## ACTION ITEM
Each line in the data holding "lines" should be listed.

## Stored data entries

§

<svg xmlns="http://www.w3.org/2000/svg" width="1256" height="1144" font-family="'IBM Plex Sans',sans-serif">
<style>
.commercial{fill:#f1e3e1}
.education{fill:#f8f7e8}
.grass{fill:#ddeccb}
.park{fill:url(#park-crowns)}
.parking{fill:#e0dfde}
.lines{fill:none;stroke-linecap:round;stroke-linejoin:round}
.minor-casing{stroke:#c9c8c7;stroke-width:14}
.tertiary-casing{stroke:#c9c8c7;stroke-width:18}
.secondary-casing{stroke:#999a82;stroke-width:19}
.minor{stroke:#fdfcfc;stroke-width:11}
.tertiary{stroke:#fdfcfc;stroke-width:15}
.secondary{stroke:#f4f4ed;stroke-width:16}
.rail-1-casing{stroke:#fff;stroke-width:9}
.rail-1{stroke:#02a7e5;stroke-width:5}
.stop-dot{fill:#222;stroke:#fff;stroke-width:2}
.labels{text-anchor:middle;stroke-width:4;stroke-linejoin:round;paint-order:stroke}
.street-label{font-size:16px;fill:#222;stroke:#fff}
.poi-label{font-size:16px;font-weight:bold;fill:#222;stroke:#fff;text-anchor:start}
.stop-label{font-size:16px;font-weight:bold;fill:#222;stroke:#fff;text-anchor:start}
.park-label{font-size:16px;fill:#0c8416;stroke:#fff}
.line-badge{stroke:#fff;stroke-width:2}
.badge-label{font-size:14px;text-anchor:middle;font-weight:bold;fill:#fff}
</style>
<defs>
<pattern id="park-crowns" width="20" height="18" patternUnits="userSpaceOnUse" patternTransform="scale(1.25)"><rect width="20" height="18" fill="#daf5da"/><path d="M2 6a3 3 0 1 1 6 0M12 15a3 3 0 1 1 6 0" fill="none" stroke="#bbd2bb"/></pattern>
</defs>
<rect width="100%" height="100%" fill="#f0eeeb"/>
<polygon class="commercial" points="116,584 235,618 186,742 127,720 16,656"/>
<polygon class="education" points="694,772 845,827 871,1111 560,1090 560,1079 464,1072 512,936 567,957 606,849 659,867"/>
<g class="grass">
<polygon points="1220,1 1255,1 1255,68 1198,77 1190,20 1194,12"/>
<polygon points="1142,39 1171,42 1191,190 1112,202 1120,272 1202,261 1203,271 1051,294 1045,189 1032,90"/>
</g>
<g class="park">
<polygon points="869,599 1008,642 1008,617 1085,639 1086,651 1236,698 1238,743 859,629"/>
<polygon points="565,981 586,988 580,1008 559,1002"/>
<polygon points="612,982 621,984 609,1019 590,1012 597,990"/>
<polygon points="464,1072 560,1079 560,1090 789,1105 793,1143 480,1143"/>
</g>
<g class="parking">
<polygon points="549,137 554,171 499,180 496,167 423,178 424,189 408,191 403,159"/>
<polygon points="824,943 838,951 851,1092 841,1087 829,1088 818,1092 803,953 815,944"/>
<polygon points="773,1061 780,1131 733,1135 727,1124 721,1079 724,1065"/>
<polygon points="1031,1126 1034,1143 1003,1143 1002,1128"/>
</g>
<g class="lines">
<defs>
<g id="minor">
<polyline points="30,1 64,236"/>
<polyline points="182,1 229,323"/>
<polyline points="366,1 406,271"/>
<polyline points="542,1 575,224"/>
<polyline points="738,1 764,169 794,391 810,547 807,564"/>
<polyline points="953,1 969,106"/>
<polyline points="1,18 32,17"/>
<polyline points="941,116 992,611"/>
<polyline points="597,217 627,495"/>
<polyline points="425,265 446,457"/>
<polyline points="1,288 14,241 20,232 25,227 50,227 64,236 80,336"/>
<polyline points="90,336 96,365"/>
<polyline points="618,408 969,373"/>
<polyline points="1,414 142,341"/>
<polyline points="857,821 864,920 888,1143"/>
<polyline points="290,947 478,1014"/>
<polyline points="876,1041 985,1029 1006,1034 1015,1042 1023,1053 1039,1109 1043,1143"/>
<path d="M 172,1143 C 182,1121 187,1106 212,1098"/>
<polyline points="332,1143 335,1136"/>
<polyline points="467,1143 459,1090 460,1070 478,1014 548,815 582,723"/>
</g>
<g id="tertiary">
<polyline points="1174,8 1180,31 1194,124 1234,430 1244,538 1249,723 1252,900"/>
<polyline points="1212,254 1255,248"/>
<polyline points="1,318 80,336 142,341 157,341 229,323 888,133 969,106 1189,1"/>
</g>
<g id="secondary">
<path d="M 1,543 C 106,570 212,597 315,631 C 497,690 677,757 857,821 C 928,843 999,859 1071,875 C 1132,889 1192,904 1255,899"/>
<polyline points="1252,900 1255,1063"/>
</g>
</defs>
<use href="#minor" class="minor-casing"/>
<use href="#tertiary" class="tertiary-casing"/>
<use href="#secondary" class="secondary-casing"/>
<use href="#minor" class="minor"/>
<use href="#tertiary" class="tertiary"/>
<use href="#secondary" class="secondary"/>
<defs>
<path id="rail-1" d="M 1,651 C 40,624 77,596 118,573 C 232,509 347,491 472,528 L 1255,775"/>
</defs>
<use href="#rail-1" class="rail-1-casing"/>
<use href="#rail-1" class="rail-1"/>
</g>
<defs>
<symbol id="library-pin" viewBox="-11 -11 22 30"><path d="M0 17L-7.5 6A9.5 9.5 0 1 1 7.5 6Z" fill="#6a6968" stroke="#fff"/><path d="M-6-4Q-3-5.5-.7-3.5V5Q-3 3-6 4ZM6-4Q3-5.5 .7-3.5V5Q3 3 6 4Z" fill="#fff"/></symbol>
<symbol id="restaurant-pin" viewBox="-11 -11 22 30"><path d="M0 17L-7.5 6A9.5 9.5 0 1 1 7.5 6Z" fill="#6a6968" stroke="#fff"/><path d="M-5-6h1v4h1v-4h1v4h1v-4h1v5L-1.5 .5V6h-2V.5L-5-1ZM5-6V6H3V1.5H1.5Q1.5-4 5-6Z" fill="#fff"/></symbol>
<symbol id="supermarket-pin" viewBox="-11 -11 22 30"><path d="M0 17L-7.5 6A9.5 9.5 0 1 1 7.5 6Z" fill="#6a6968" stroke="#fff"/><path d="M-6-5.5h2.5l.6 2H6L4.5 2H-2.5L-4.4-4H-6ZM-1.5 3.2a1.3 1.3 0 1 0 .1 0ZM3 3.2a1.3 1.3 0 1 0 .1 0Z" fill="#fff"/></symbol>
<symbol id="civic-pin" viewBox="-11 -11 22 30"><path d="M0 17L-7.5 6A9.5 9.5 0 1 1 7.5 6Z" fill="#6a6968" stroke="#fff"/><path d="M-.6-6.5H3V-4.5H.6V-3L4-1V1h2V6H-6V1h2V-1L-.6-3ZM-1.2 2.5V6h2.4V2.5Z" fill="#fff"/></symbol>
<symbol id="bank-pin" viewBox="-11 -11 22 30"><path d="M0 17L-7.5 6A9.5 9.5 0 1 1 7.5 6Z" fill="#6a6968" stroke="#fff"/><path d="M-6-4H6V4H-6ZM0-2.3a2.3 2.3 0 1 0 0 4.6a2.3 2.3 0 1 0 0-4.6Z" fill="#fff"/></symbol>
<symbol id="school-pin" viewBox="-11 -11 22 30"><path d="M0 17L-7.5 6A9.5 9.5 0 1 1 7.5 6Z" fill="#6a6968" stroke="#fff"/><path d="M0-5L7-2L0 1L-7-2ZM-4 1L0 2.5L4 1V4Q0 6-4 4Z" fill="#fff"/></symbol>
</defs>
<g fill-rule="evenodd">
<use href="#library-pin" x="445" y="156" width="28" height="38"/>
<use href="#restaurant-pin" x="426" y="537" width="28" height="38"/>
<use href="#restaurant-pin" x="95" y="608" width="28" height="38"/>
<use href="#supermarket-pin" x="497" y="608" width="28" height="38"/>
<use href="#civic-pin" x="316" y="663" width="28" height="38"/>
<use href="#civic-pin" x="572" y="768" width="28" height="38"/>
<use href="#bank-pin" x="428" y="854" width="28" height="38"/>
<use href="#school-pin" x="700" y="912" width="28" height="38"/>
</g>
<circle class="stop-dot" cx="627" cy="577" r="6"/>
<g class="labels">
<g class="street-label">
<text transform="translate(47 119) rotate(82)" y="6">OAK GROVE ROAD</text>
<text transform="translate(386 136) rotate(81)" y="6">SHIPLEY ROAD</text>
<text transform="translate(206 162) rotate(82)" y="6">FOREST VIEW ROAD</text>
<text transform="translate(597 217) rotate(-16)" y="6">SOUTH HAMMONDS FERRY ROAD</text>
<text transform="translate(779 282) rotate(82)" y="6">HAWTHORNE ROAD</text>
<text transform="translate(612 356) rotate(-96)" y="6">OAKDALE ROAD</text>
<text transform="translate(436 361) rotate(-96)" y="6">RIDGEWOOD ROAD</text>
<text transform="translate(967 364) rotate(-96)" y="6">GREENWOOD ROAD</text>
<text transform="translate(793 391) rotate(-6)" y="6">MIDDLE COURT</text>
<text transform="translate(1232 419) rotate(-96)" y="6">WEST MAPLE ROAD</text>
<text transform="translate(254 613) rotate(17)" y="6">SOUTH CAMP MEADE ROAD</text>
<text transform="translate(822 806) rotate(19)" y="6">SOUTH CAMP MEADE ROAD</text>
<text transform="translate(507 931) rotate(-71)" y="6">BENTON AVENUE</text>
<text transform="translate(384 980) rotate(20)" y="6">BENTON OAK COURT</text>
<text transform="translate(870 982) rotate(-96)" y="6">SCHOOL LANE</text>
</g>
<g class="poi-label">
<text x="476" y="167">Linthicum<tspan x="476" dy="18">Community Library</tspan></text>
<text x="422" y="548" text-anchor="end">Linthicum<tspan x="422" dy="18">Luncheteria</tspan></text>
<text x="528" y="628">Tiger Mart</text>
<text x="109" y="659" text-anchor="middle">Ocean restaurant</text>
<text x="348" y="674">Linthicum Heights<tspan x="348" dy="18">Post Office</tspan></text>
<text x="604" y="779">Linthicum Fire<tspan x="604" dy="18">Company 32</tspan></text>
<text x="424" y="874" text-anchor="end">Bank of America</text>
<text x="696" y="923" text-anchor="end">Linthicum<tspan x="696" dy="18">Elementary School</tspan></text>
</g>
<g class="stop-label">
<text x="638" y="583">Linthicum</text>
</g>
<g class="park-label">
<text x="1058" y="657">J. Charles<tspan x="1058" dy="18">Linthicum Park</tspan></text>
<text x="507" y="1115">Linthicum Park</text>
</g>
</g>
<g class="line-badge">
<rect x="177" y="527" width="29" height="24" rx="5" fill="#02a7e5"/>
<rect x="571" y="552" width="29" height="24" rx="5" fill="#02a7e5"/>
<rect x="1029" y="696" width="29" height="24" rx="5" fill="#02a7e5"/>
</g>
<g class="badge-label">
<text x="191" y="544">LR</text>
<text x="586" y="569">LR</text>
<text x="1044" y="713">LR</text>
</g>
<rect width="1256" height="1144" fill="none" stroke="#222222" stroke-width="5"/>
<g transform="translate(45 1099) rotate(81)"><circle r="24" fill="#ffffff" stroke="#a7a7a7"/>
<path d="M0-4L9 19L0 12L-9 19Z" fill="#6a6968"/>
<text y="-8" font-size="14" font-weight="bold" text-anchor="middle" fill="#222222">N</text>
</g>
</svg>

§

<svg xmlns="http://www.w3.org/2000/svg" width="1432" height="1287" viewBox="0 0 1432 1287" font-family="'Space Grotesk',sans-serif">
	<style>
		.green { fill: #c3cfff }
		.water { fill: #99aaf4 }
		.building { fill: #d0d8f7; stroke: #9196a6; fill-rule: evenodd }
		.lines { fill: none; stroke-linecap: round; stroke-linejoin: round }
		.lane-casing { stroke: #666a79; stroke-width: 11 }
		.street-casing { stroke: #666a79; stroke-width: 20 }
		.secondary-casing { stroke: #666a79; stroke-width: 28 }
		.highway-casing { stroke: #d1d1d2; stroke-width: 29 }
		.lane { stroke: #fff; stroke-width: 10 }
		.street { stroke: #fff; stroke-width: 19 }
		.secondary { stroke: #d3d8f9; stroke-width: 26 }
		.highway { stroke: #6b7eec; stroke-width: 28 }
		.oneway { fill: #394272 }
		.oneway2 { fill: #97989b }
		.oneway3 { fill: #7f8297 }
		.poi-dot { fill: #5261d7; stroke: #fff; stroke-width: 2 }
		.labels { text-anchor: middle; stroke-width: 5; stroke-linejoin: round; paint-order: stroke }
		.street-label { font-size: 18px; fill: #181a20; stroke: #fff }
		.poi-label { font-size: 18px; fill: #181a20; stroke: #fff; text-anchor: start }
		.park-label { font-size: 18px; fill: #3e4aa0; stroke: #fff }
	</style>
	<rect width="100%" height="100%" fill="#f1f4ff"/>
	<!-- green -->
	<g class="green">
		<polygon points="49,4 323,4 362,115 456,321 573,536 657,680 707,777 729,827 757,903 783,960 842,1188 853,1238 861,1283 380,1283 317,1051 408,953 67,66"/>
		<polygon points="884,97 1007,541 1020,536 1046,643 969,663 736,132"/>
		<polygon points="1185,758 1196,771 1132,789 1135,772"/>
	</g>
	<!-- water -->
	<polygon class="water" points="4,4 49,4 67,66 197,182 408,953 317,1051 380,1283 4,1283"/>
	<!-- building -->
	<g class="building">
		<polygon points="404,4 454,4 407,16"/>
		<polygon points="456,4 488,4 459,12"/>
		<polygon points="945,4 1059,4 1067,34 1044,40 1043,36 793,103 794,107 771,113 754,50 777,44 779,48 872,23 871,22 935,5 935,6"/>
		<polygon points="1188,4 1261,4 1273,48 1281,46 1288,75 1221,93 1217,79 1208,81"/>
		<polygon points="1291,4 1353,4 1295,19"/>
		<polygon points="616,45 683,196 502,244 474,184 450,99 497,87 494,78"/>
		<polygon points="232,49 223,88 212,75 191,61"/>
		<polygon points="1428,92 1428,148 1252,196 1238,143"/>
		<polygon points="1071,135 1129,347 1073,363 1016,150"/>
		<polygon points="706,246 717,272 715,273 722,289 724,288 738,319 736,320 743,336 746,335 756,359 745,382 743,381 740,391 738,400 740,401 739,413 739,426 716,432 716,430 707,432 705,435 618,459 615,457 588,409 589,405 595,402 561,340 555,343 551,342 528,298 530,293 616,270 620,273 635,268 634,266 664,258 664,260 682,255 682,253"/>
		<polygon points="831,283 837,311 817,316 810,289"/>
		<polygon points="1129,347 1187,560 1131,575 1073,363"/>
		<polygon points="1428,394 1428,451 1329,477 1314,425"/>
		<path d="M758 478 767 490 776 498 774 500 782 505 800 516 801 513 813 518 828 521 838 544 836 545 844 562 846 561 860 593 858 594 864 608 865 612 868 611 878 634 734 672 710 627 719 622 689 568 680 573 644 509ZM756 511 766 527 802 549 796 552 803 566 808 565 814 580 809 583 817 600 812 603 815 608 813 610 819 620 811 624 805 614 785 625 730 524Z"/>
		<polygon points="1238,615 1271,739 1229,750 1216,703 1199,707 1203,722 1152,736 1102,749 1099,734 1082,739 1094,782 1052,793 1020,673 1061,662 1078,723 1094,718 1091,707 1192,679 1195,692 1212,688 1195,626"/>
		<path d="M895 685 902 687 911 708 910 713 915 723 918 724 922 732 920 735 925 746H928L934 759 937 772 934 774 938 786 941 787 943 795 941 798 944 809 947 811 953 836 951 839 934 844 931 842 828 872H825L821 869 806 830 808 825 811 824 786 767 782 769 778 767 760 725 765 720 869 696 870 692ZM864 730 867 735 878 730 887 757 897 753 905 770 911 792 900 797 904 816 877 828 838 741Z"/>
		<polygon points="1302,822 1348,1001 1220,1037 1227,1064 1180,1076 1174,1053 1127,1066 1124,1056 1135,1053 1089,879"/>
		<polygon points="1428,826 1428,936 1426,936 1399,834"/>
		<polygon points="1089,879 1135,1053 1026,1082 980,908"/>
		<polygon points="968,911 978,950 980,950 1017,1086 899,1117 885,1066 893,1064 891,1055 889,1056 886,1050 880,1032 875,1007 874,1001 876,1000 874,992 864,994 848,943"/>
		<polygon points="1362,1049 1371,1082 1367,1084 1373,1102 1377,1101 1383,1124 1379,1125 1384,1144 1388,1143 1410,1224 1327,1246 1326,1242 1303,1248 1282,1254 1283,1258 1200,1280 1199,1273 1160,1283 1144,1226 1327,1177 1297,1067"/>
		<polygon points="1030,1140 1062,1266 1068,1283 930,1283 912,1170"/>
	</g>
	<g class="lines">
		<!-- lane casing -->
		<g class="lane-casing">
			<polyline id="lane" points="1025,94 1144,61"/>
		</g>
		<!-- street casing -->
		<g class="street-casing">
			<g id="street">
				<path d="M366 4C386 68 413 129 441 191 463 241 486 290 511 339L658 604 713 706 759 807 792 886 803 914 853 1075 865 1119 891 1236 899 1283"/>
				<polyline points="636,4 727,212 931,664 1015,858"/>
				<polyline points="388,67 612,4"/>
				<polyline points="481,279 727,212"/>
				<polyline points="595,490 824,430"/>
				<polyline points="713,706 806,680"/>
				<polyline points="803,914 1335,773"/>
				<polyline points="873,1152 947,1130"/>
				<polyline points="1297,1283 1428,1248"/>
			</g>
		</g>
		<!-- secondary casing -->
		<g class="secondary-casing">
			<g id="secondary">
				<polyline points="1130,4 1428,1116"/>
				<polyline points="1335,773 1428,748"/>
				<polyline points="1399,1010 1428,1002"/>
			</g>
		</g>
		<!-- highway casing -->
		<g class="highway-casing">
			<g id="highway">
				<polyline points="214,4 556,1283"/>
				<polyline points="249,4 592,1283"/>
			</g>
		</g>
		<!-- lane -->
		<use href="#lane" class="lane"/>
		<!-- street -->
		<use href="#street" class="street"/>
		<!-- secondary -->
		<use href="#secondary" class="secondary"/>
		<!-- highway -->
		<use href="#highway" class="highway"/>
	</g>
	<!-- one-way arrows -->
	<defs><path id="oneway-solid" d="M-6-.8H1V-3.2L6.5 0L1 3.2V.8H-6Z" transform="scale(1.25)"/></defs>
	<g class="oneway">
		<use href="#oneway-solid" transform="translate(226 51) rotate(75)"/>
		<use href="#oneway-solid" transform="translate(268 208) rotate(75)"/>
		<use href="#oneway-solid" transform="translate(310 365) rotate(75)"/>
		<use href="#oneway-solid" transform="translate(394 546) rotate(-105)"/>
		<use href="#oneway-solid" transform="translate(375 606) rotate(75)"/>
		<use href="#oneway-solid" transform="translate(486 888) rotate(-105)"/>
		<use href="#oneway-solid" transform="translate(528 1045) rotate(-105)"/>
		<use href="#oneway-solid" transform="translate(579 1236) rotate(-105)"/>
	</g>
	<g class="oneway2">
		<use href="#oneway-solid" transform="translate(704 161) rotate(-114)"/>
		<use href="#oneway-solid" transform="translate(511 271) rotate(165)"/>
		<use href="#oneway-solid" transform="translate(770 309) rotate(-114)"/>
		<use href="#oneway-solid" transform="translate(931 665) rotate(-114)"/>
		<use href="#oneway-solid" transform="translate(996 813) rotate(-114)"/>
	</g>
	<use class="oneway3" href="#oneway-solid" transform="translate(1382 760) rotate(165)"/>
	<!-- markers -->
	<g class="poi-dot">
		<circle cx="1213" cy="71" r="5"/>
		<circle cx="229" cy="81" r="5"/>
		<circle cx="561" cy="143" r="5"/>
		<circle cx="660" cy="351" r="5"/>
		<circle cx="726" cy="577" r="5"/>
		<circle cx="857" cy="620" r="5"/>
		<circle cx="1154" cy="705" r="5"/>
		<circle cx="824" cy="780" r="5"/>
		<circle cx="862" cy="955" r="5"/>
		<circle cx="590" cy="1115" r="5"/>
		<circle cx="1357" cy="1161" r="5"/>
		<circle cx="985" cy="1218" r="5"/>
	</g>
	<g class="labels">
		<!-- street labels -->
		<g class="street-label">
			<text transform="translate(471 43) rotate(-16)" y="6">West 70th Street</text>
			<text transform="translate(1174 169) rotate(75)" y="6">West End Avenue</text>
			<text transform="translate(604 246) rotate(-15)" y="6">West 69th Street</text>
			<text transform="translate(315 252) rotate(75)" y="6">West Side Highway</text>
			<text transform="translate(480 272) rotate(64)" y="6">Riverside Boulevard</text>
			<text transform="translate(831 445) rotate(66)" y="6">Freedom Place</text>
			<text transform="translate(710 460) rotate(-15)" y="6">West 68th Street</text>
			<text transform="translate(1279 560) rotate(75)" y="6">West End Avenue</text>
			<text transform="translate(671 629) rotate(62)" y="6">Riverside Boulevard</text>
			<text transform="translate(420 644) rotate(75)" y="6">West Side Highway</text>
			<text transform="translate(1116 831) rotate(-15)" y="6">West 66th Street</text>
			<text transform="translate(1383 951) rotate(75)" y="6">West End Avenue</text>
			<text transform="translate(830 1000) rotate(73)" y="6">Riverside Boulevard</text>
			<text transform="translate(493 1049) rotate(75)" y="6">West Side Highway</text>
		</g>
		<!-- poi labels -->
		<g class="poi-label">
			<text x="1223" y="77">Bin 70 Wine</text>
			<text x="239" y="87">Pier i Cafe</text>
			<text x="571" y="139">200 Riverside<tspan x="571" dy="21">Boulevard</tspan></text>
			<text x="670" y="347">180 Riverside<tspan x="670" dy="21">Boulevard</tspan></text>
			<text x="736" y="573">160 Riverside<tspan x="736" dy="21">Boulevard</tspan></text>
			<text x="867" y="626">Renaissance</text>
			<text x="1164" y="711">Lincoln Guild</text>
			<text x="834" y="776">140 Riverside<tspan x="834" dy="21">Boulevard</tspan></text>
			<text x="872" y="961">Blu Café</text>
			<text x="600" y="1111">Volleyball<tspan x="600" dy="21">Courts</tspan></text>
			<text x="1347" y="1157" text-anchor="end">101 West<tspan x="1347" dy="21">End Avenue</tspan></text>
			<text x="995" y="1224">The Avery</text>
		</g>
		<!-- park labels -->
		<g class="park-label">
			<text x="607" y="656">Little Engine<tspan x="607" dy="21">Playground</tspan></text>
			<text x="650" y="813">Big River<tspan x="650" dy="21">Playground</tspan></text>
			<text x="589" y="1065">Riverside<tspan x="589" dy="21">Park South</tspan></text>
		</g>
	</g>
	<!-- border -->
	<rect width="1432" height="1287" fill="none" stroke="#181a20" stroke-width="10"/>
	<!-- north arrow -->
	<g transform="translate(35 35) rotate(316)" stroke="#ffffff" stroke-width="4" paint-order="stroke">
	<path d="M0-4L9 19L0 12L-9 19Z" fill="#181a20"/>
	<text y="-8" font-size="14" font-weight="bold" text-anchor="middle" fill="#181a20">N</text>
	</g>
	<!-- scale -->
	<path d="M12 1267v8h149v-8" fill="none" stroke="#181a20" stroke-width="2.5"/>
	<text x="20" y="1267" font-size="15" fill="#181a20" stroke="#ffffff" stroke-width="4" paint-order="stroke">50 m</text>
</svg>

§

## RESPONSE TO THE TASK
.lines{fill:none;stroke-linecap:round;stroke-linejoin:round}
<g class="lines">
		.lines { fill: none; stroke-linecap: round; stroke-linejoin: round }
	<g class="lines">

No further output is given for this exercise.